_Written task_.
Render the rows from the line containing "pose: elev=308.4 azim=266.9" through the end of the rows, inclusive, as a JSON list of strings with one string per line and blank lines omitted.

Dataset items
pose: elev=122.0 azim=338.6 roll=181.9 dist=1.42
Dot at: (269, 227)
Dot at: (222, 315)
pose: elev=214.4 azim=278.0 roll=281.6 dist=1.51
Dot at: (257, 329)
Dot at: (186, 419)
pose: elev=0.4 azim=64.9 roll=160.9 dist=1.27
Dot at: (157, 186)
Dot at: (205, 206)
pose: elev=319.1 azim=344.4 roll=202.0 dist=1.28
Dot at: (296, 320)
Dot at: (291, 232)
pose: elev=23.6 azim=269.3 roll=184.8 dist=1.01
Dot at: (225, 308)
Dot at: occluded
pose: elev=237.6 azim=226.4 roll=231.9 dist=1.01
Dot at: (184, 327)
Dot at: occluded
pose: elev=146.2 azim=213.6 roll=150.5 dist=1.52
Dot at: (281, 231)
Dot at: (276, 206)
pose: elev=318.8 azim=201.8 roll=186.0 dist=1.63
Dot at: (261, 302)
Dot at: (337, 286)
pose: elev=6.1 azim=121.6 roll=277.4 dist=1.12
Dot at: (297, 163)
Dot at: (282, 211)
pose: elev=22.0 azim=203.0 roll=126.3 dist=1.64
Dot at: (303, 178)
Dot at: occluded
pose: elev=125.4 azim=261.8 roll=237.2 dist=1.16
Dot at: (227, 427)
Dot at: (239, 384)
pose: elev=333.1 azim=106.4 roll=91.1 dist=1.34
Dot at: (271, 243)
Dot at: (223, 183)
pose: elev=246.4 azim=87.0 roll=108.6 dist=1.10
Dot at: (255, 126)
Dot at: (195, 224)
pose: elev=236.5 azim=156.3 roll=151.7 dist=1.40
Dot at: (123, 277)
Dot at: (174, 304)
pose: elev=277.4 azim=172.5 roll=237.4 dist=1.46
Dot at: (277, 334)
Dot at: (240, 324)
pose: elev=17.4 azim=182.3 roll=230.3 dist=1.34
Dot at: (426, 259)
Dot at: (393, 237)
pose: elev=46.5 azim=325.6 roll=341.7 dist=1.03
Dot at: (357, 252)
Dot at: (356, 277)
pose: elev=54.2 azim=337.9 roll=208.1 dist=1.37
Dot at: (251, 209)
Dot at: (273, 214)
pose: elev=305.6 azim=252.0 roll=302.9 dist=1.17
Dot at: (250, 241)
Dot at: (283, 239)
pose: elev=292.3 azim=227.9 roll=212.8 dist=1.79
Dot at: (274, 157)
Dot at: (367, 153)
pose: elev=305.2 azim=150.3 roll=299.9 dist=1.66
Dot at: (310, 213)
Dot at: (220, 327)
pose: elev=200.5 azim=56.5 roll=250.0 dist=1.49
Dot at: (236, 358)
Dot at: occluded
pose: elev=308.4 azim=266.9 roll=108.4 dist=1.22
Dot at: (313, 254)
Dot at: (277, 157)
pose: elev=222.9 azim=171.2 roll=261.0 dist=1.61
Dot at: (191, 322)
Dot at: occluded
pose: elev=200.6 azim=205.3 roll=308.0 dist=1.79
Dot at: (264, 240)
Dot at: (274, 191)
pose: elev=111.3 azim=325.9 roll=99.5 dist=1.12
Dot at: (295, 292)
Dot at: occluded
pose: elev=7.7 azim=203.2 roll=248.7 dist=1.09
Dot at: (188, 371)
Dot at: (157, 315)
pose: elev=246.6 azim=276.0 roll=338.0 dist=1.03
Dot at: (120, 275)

_Expected answer_.
[
  "pose: elev=308.4 azim=266.9 roll=108.4 dist=1.22",
  "Dot at: (313, 254)",
  "Dot at: (277, 157)",
  "pose: elev=222.9 azim=171.2 roll=261.0 dist=1.61",
  "Dot at: (191, 322)",
  "Dot at: occluded",
  "pose: elev=200.6 azim=205.3 roll=308.0 dist=1.79",
  "Dot at: (264, 240)",
  "Dot at: (274, 191)",
  "pose: elev=111.3 azim=325.9 roll=99.5 dist=1.12",
  "Dot at: (295, 292)",
  "Dot at: occluded",
  "pose: elev=7.7 azim=203.2 roll=248.7 dist=1.09",
  "Dot at: (188, 371)",
  "Dot at: (157, 315)",
  "pose: elev=246.6 azim=276.0 roll=338.0 dist=1.03",
  "Dot at: (120, 275)"
]